LLM-based tools do the opposite of that: they produce statistically likely responses to prompts. If you ask ChatGPT a question, the best you can typically hope for is that it will produce – with great confidence, and in impeccable English prose – “a thoroughly mediocre response that is indistinguishable from all the other text it has ingested on the topic”, to quote Rob again. And that’s the best case. Often, something worse will happen: it will produce output that contains information that is plausible but false.

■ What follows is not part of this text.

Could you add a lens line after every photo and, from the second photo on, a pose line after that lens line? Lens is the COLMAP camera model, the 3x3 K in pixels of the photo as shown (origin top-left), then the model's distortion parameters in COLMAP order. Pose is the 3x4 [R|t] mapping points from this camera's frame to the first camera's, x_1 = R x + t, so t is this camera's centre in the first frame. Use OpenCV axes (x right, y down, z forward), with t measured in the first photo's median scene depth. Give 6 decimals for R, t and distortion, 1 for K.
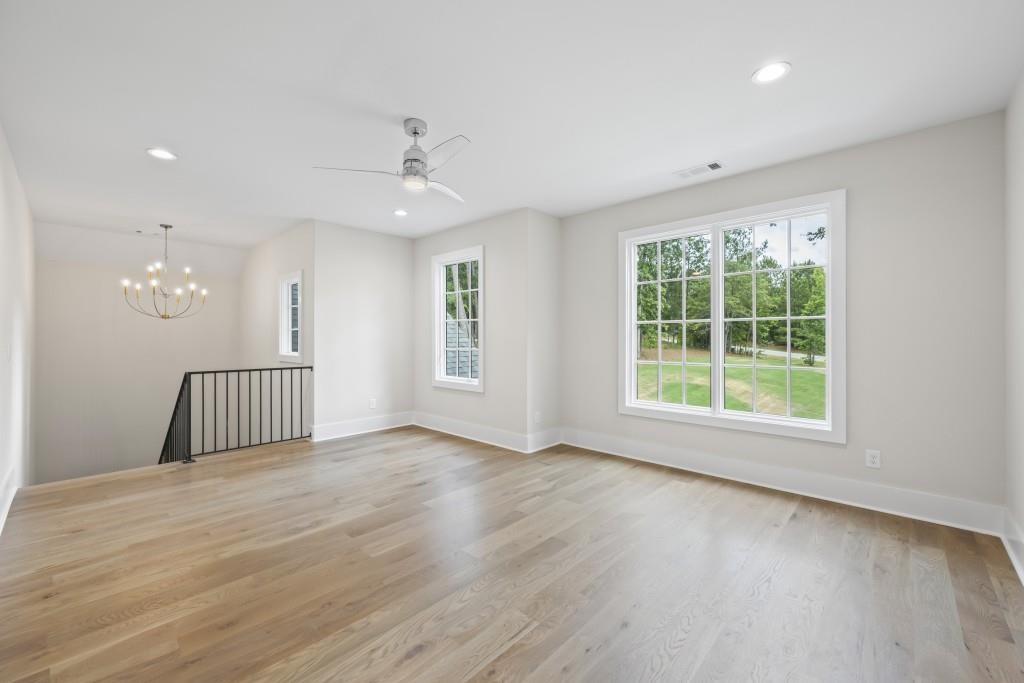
lens RADIAL K [[411.5, 0, 512.4], [0, 411.5, 340.4], [0, 0, 1]] dist [-0.003586, -0.000017]
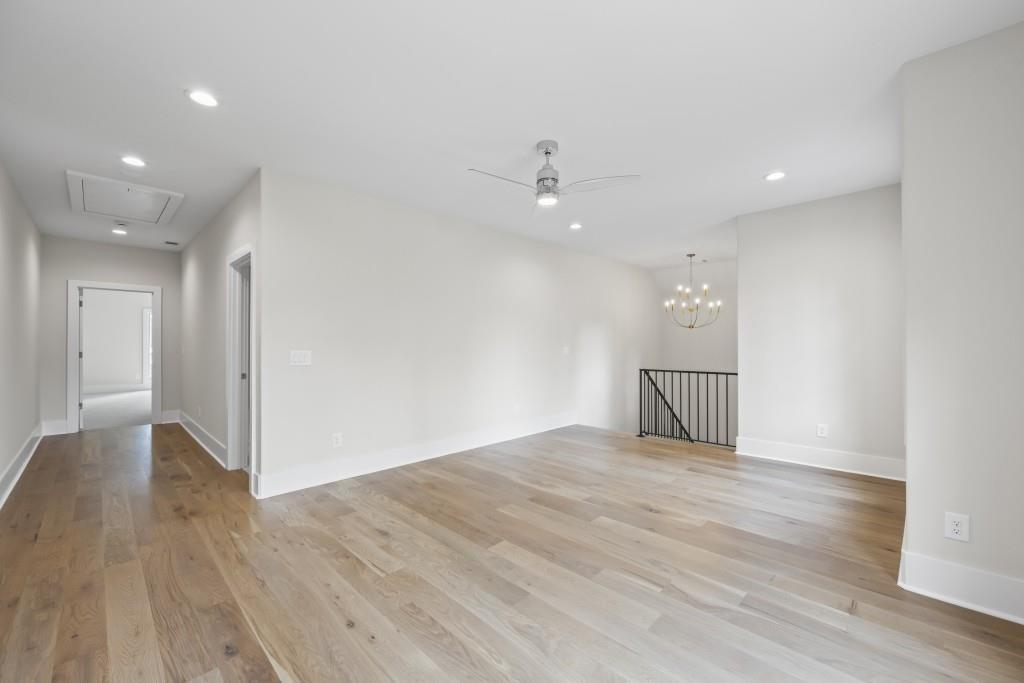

So, please understand that while you are welcome to use LLM-based tools in this course, you should be aware of their limitations.

(Of course, I haven’t even begun to address the topic of the myriad environmental, social, and ethical problems involved in the training, deployment, and use of LLM-based tools, but that’s a topic for another course.)

What should I do if I’m struggling in this course?

Talk to the course staff immediately. Tell us what you’re having trouble with; it’s our job to help. Ask questions in lecture, in discussion sections, in office hours, in tutoring sessions, and on Zulip. Keep coming to class, keep turning in the homework even if it’s only partially done, keep doing the lecture quizzes, and continue to make a good-faith effort to succeed in the course.

Do not wait until the last minute to come talk to us. Do not assume that you can catch up later if you fall behind. Later course material builds on earlier course material, so if you become lost, it will be hard to catch up unless you come talk to us.


This course was originally based on Peter Alvaro’s course design, and it borrows some material from his previous editions of the course. That said, I take full responsibility for my own course, so if you don’t like the design of this course, you should complain to me, not Peter!

Disability accommodations

If you have a disability and you require accommodations to achieve equal access in this course, please submit your Accommodation Authorization Letter from the Disability Resource Center (DRC) to me via the Accommodate system, preferably within the first two weeks of the quarter. I am eager to discuss ways we can ensure your full participation in the course.

I encourage all students who may benefit from learning more about DRC services to contact the DRC.